REQUIREMENTS
Reproduce the text lines of every record word for word, leaving out the pictures.

Stored data entries:
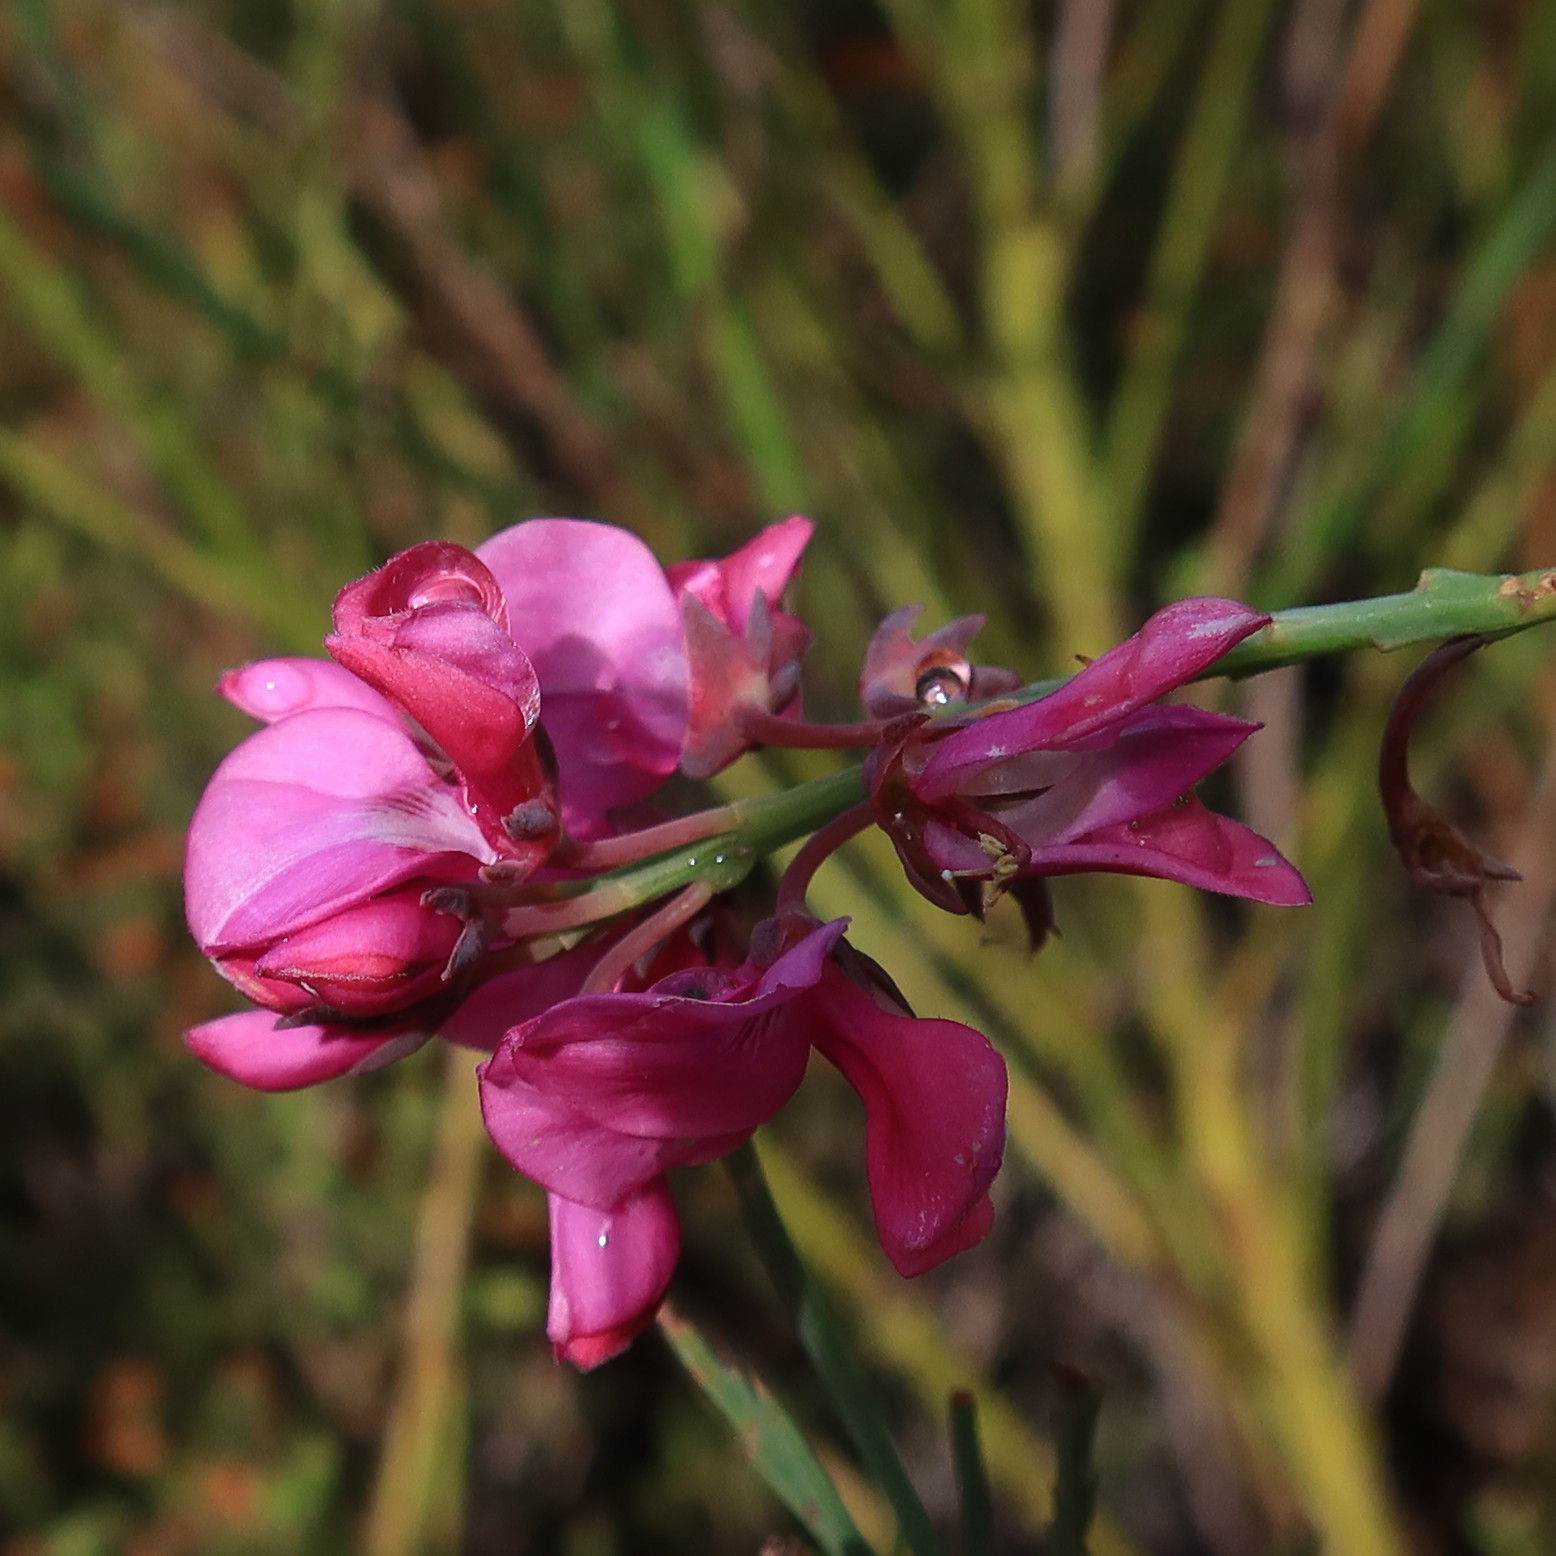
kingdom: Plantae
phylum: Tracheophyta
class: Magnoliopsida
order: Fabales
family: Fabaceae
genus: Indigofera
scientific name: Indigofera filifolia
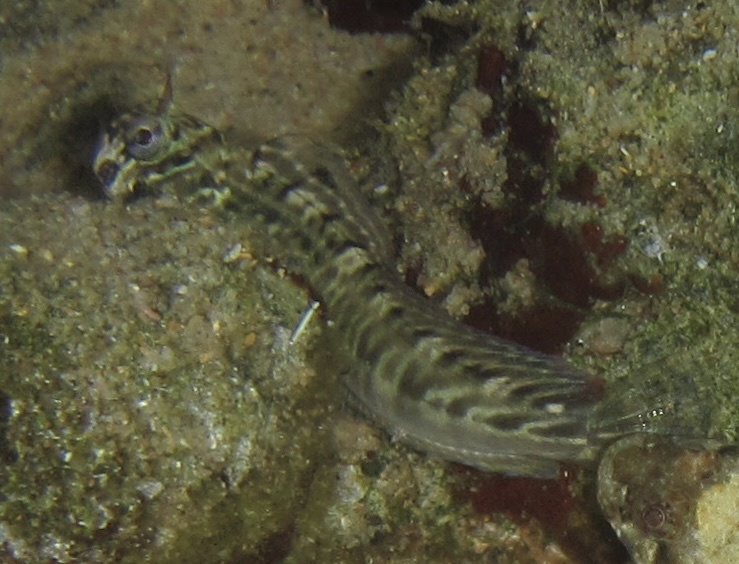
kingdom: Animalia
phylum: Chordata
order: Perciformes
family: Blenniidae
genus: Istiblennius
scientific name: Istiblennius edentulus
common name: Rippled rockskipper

OUTPUT
kingdom: Plantae
phylum: Tracheophyta
class: Magnoliopsida
order: Fabales
family: Fabaceae
genus: Indigofera
scientific name: Indigofera filifolia
kingdom: Animalia
phylum: Chordata
order: Perciformes
family: Blenniidae
genus: Istiblennius
scientific name: Istiblennius edentulus
common name: Rippled rockskipper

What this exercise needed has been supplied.